## Exercise objective
The reply must contain exactly the lines below from the one with "the industry in" down to the one with "The mortgage industry specifically has that", both included, and nothing more; please omit the pictures.

## Dataset

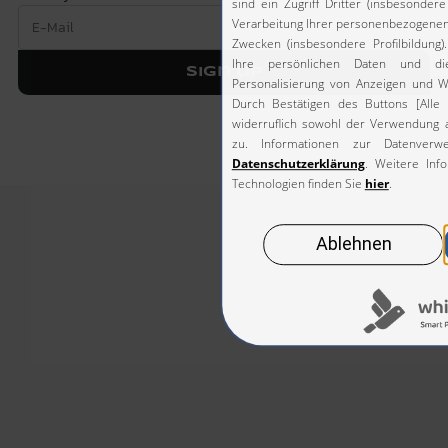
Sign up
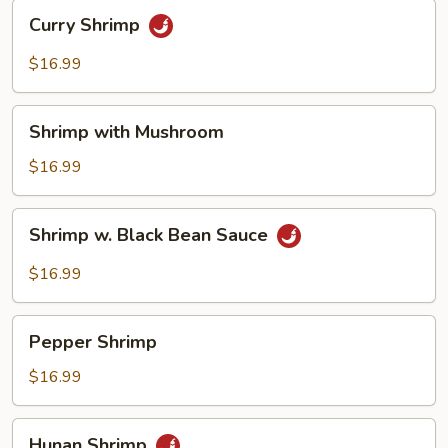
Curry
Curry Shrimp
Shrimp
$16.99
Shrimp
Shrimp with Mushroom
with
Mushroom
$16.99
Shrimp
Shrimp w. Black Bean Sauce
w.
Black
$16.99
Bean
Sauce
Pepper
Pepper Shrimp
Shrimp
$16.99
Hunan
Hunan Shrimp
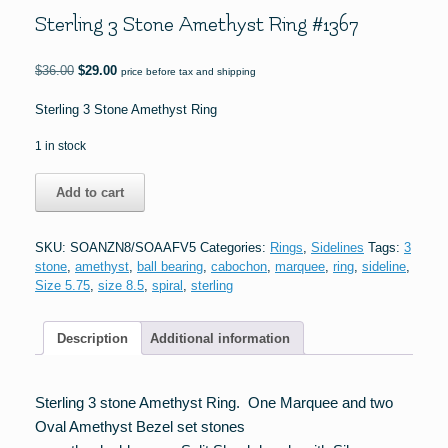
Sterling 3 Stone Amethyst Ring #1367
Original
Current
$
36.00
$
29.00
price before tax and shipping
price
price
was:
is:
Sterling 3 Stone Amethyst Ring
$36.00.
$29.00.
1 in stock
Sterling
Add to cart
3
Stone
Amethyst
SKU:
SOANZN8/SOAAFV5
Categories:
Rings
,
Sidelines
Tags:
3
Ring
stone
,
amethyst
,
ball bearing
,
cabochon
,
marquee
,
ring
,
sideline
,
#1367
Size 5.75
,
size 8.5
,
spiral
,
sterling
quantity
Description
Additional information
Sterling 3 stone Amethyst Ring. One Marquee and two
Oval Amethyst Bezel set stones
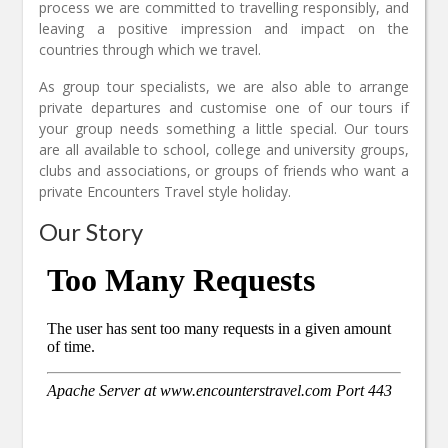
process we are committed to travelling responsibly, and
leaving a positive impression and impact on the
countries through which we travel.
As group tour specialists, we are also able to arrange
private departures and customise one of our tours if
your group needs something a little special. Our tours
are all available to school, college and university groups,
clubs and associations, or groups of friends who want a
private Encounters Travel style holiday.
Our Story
...
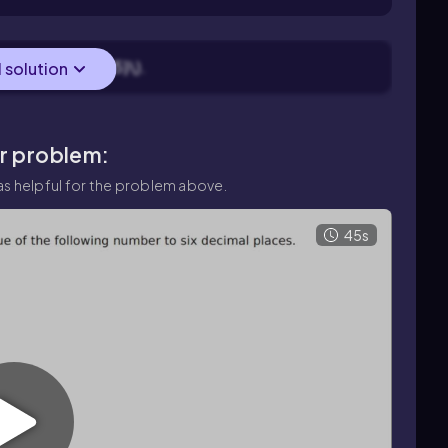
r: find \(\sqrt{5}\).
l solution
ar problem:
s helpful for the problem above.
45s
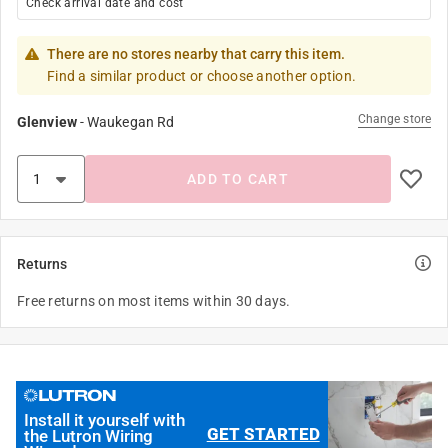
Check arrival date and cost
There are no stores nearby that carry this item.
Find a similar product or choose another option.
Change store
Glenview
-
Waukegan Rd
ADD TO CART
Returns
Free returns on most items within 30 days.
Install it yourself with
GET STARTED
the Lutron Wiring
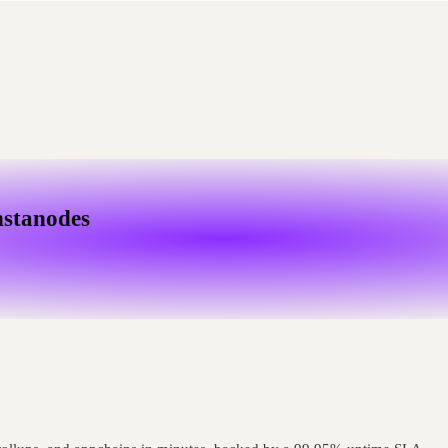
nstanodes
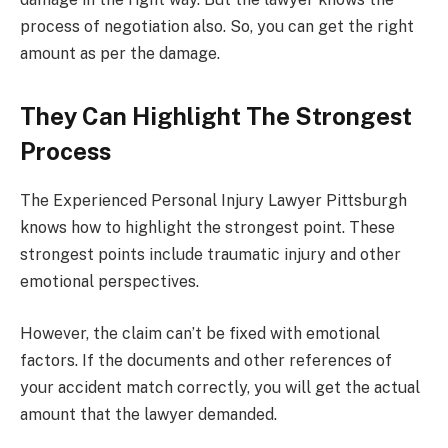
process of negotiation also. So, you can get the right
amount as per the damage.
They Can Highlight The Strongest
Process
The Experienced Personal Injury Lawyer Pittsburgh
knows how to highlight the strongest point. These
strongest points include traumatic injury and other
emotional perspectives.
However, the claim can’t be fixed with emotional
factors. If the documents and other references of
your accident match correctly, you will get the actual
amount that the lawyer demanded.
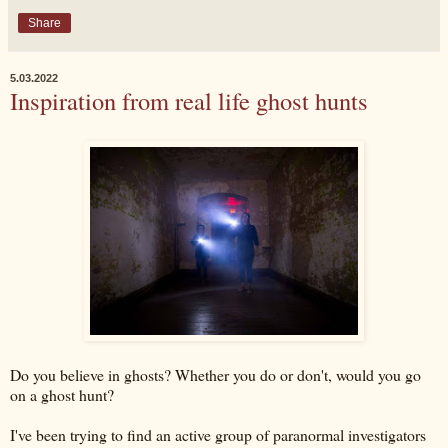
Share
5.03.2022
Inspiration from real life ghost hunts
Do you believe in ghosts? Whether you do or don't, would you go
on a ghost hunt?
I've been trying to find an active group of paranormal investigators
...
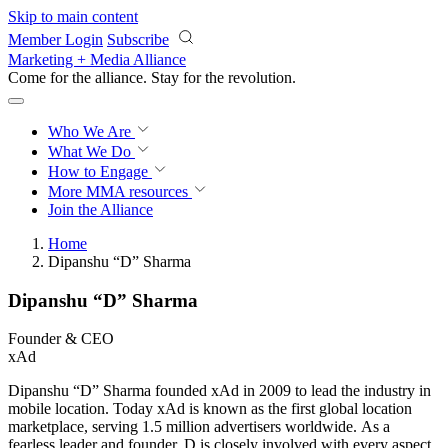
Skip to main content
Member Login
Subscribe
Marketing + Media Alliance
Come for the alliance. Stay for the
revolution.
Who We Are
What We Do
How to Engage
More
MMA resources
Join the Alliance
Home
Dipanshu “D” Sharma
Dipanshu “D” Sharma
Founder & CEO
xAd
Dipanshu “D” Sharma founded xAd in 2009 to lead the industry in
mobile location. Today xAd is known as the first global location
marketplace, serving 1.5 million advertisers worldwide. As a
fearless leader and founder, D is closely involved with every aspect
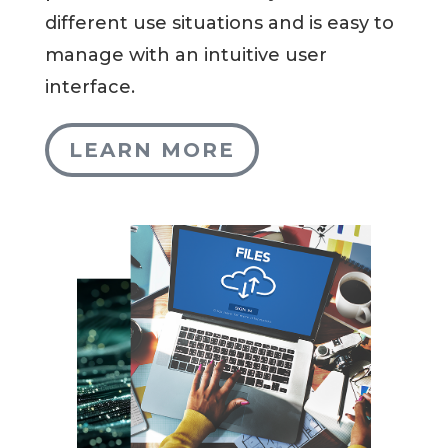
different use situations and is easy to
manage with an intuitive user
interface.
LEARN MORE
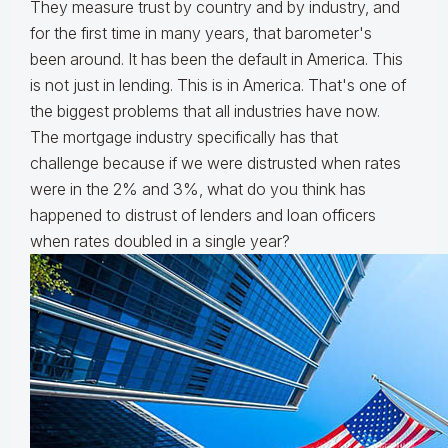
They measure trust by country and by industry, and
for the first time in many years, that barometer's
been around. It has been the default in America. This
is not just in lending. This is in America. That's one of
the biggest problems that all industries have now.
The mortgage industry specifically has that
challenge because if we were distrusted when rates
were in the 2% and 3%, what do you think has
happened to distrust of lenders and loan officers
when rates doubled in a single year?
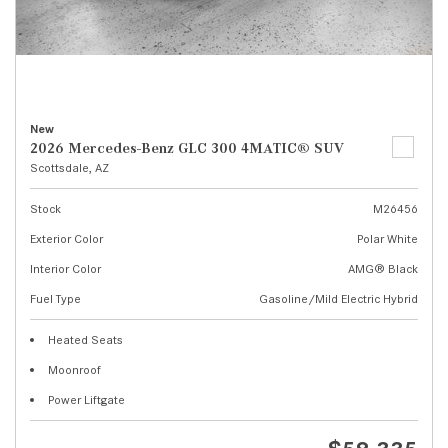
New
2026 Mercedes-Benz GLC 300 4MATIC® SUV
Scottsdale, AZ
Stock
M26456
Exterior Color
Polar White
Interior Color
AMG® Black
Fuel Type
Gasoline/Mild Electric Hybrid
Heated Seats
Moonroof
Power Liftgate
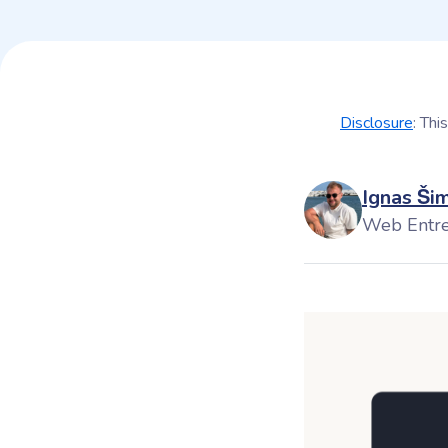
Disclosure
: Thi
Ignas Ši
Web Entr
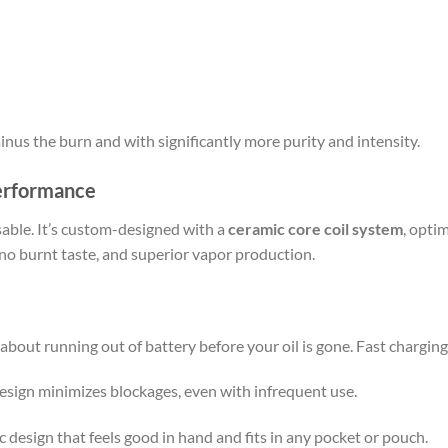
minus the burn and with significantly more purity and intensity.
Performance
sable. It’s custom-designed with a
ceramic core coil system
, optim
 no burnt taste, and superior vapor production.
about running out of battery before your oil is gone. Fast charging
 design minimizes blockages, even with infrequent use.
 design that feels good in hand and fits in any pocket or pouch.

## Answer below
Dipanshu “D” Sharma founded xAd in 2009 to lead the industry in
mobile location. Today xAd is known as the first global location
marketplace, serving 1.5 million advertisers worldwide. As a
fearless leader and founder, D is closely involved with every aspect
different use situations and is easy to
manage with an intuitive user
interface.
LEARN MORE
They measure trust by country and by industry, and
for the first time in many years, that barometer's
been around. It has been the default in America. This
is not just in lending. This is in America. That's one of
the biggest problems that all industries have now.
The mortgage industry specifically has that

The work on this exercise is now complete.